At last! I know why I feel unconfortable with simple database abstraction layers like propel. Just imagine you want to manage users. Users may be in one or several groups that grant them with
credentials.
We need something like this:
If we do let our database schema as is, we let the complexity of data modelisation up to the application programmer. This often leads to multiple queries and poorly optimized database usage. In
facts what we would really be interested in from this schema would be having a view combining every elements of app_user and the associated credentials so in one query we can get
everything we want. The problem here is we might have multiple credentials for each user. The solution would be here to collect all the credentials associated with a user and put them in an
array in our view.
Collecting data over a query and sending them as a single value is an aggregate, so we are going to declare an aggregate collect_elt that returns an array of all the values of a column
and return them in an array.
CREATE AGGREGATE collect_elt(anyelement) (SFUNC = array_append, STYPE = anyarray, INITCOND = '{}');
Now we can safely create our view in an other schema to supersed our app_user table:
CREATE VIEW greg.app_user AS
SELECT
a.first_name,
a.last_name,
a.email,
collect_elt(b.credential)
FROM
app_user_group
JOIN app_user a ON a.id = app_user_group.user_id
JOIN app_group b ON b.name = app_user_group.group_name
GROUP BY
a.first_name,
a.last_name,
a.email
;
So if I am logged as the user greg, a SELECT on the app_user table should show me something like this
first_name | last_name | email | collect_elt
------------+-----------+--------------------+------------------------
firstname2 | lastname2 | email2@domain.com | {administrator,normal}
firstname1 | lastname1 | email1@domain1.com | {normal}
(2 rows)
With only one query, we are able to retrieve all the relevant informations about our user. Of course, app_group is still available if you want to deal with groups administration. Doing this, we
saved lot and lot of extra queries.
As we know now about arrays, it may be intersting to say : let s have several credentials for a group stored in an array in the table group. This presents some advantages :
- no need for a new complex set of tables to handle a N-M relation between groups and credentials.
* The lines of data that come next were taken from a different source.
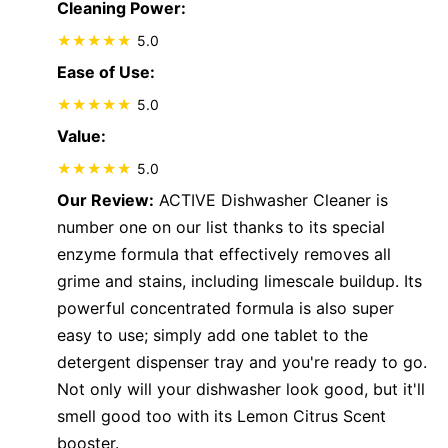
Cleaning Power:
5.0
Ease of Use:
5.0
Value:
5.0
Our Review:
ACTIVE Dishwasher Cleaner is
number one on our list thanks to its special
enzyme formula that effectively removes all
grime and stains, including limescale buildup. Its
powerful concentrated formula is also super
easy to use; simply add one tablet to the
detergent dispenser tray and you're ready to go.
Not only will your dishwasher look good, but it'll
smell good too with its Lemon Citrus Scent
booster.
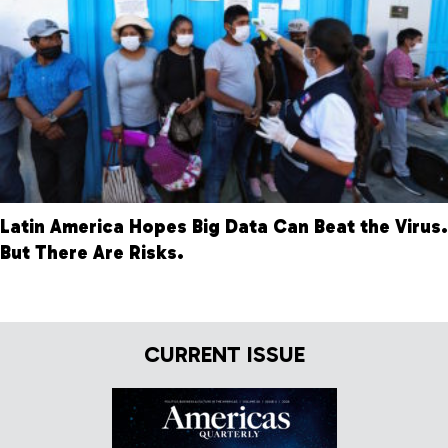
Latin America Hopes Big Data Can Beat the Virus.
But There Are Risks.
CURRENT ISSUE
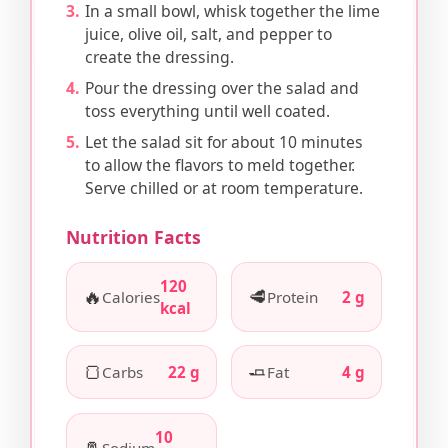
In a small bowl, whisk together the lime
juice, olive oil, salt, and pepper to
create the dressing.
Pour the dressing over the salad and
toss everything until well coated.
Let the salad sit for about 10 minutes
to allow the flavors to meld together.
Serve chilled or at room temperature.
Nutrition Facts
120
🔥
🥩
Calories
Protein
2 g
kcal
🍞
🧈
Carbs
22 g
Fat
4 g
10
🧂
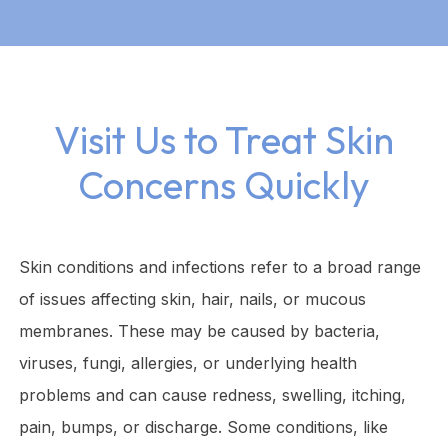
Visit Us to Treat Skin
Concerns Quickly
Skin conditions and infections refer to a broad range
of issues affecting skin, hair, nails, or mucous
membranes. These may be caused by bacteria,
viruses, fungi, allergies, or underlying health
problems and can cause redness, swelling, itching,
pain, bumps, or discharge. Some conditions, like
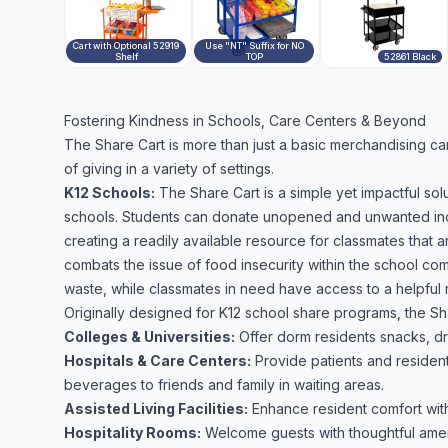
Cart with Optional 52919
Use "NT" Suffix for NO
Shelf
TOP
52861 Black
Fostering Kindness in Schools, Care Centers & Beyond
The Share Cart is more than just a basic merchandising cart 
of giving in a variety of settings.
K12 Schools:
The Share Cart is a simple yet impactful so
schools. Students can donate unopened and unwanted indiv
creating a readily available resource for classmates that are
combats the issue of food insecurity within the school co
waste, while classmates in need have access to a helpful r
Originally designed for K12 school share programs, the Sh
Colleges & Universities:
Offer dorm residents snacks, dr
Hospitals & Care Centers:
Provide patients and resident
beverages to friends and family in waiting areas.
Assisted Living Facilities:
Enhance resident comfort with
Hospitality Rooms:
Welcome guests with thoughtful ameni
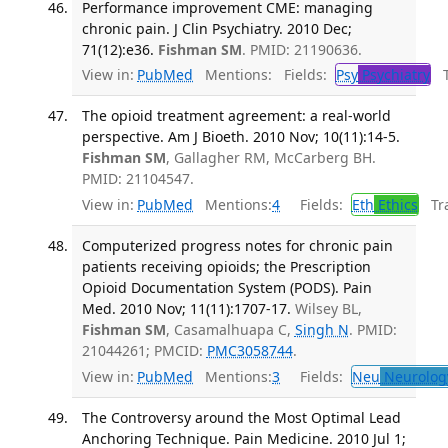
Performance improvement CME: managing
chronic pain. J Clin Psychiatry. 2010 Dec;
71(12):e36.
Fishman SM
. PMID: 21190636.
View in:
PubMed
Mentions:
Fields:
Psy
Psychiatry
Tr
The opioid treatment agreement: a real-world
perspective. Am J Bioeth. 2010 Nov; 10(11):14-5.
Fishman SM
, Gallagher RM, McCarberg BH.
PMID: 21104547.
View in:
PubMed
Mentions:
4
Fields:
Eth
Ethics
Tra
Computerized progress notes for chronic pain
patients receiving opioids; the Prescription
Opioid Documentation System (PODS). Pain
Med. 2010 Nov; 11(11):1707-17.
Wilsey BL,
Fishman SM
, Casamalhuapa C,
Singh N
. PMID:
21044261; PMCID:
PMC3058744
.
View in:
PubMed
Mentions:
3
Fields:
Neu
Neurolog
The Controversy around the Most Optimal Lead
Anchoring Technique. Pain Medicine. 2010 Jul 1;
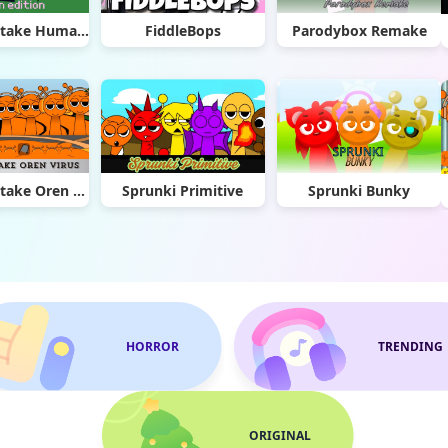
Sprunki Retake Human Edition
FiddleBops
Parodybox Remake
Sprunki Retake Oren Virus
Sprunki Primitive
Sprunki Bunky
HORROR
TRENDING
ORIGINAL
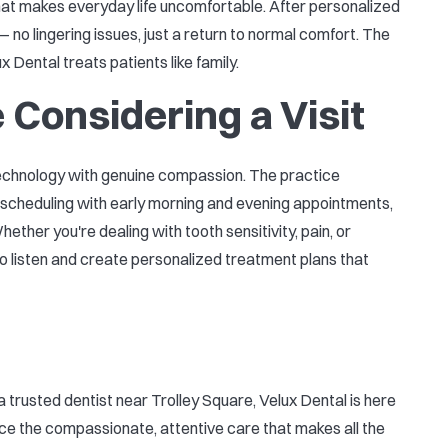
 that makes everyday life uncomfortable. After personalized
 no lingering issues, just a return to normal comfort. The
 Dental treats patients like family.
 Considering a Visit
technology with genuine compassion. The practice
le scheduling with early morning and evening appointments,
ether you're dealing with tooth sensitivity, pain, or
o listen and create personalized treatment plans that
 a trusted dentist near Trolley Square, Velux Dental is here
nce the compassionate, attentive care that makes all the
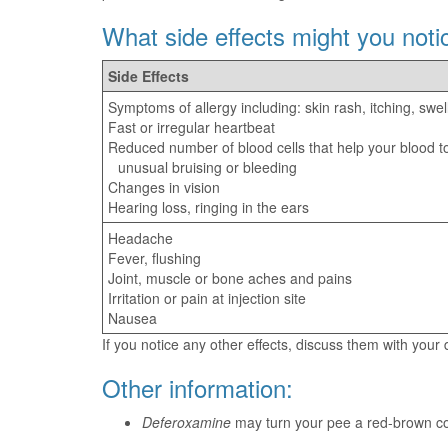
What side effects might you noti
Side Effects
Symptoms of allergy including: skin rash, itching, swel
Fast or irregular heartbeat
Reduced number of blood cells that help your blood to
unusual bruising or bleeding
Changes in vision
Hearing loss, ringing in the ears
Headache
Fever, flushing
Joint, muscle or bone aches and pains
Irritation or pain at injection site
Nausea
If you notice any other effects, discuss them with your
Other information:
Deferoxamine
may turn your pee a red-brown col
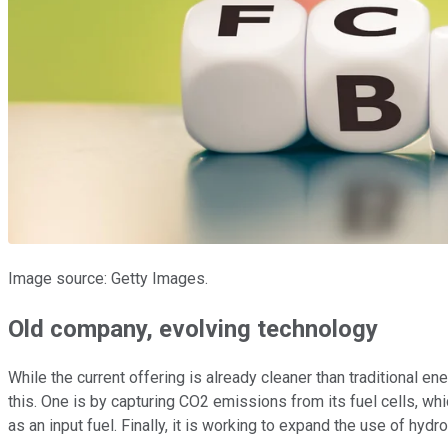
Image source: Getty Images.
Old company, evolving technology
While the current offering is already cleaner than traditional e
this. One is by capturing CO2 emissions from its fuel cells, wh
as an input fuel. Finally, it is working to expand the use of hy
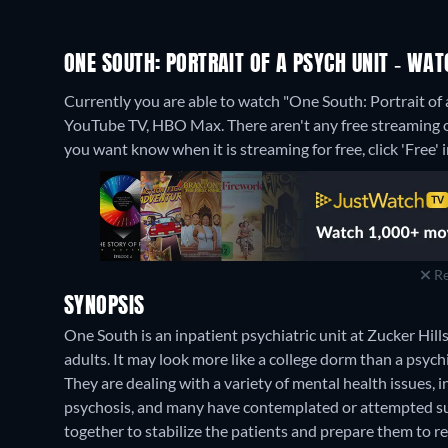
ONE SOUTH: PORTRAIT OF A PSYCH UNIT - WAT
Currently you are able to watch "One South: Portrait 
YouTube TV, HBO Max.
There aren't any free streaming o
you want know when it is streaming for free, click 'Free' in
Re
SYNOPSIS
One South is an inpatient psychiatric unit at Zucker Hill
adults. It may look more like a college dorm than a psychia
They are dealing with a variety of mental health issues, 
psychosis, and many have contemplated or attempted sui
together to stabilize the patients and prepare them to r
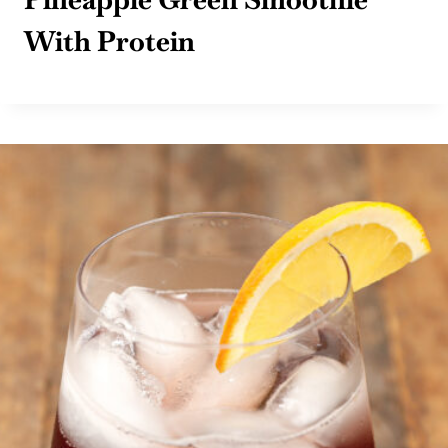
With Protein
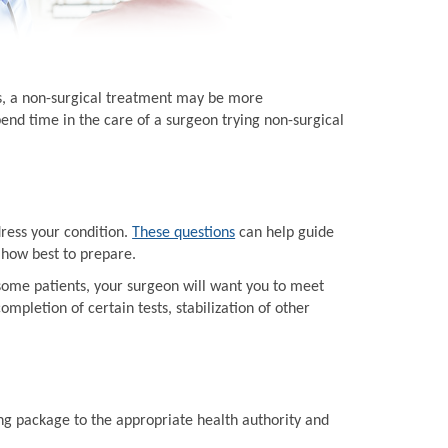
ts, a non-surgical treatment may be more
end time in the care of a surgeon trying non-surgical
dress your condition.
These questions
can help guide
 how best to prepare.
some patients, your surgeon will want you to meet
mpletion of certain tests, stabilization of other
ing package to the appropriate health authority and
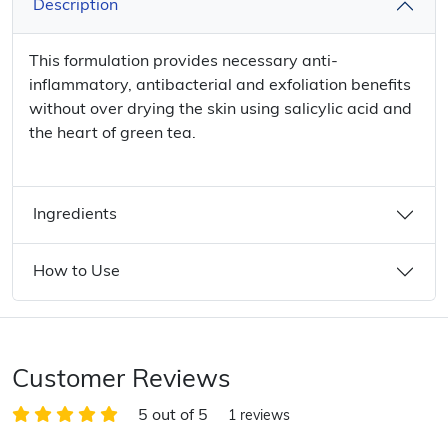
Description
This formulation provides necessary anti-
inflammatory, antibacterial and exfoliation benefits
without over drying the skin using salicylic acid and
the heart of green tea.
Ingredients
How to Use
Customer Reviews
5 out of 5
1 reviews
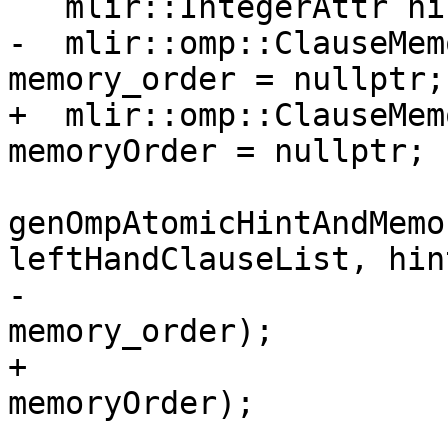
   mlir::IntegerAttr hint = nullptr;

-  mlir::omp::ClauseMem
memory_order = nullptr;

+  mlir::omp::ClauseMem
memoryOrder = nullptr;

genOmpAtomicHintAndMemo
leftHandClauseList, hint
-                                        
memory_order);

+                                        
memoryOrder);
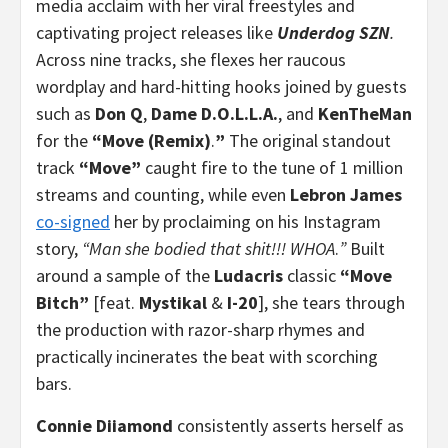
media acclaim with her viral freestyles and
captivating project releases like
Underdog SZN
.
Across nine tracks, she flexes her raucous
wordplay and hard-hitting hooks joined by guests
such as
Don Q
,
Dame D.O.L.L.A.
, and
KenTheMan
for the
“Move (Remix)
.
”
The original standout
track
“Move”
caught fire to the tune of 1 million
streams and counting, while even
Lebron James
co-signed
her by proclaiming on his Instagram
story,
“Man she bodied that shit!!! WHOA
.
”
Built
around a sample of the
Ludacris
classic
“Move
Bitch”
[feat.
Mystikal
&
I-20
], she tears through
the production with razor-sharp rhymes and
practically incinerates the beat with scorching
bars.
Connie Diiamond
consistently asserts herself as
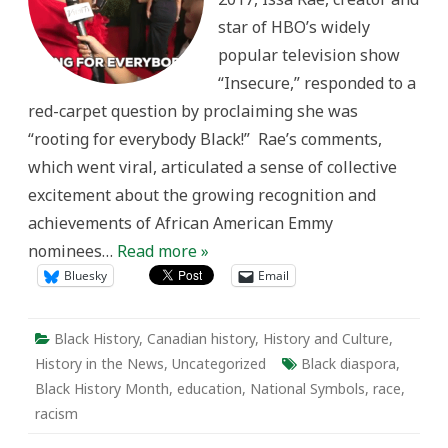
History
star of HBO’s widely
Month
in
popular television show
Canada
“Insecure,” responded to a
red-carpet question by proclaiming she was
“rooting for everybody Black!” Rae’s comments,
which went viral, articulated a sense of collective
excitement about the growing recognition and
achievements of African American Emmy
nominees…
Read more »
Bluesky
Email
Black History
,
Canadian history
,
History and Culture
,
History in the News
,
Uncategorized
Black diaspora
,
Black History Month
,
education
,
National Symbols
,
race
,
racism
- we let the application admins free to save whatever credentials they want without having a table credentials polluted with 80% of non used records.
Table "public.app_group"
Column | Type | Modifiers
-------------+---------------------+-----------
name | character varying | not null
credentials | character varying[] |
SELECT * FROM app_group ;
name | credentials
-----------+--------------------------
normal | {normal_users}
admin | {normal_users,admins}
webmaster | {normal_users,webmasters}
The type VARCHAR[] indicates our credentials are now an array of VARCHAR. What we would like now is an aggregate that collect elements of arrays that are not already in my collected array
of credentials. This means, if a user has several times the same credential, we want it to appear once in our view. Such a function does not exist with a fresh install of Postgresql, we need to
create it (assuming the language plpgsql is available in this database).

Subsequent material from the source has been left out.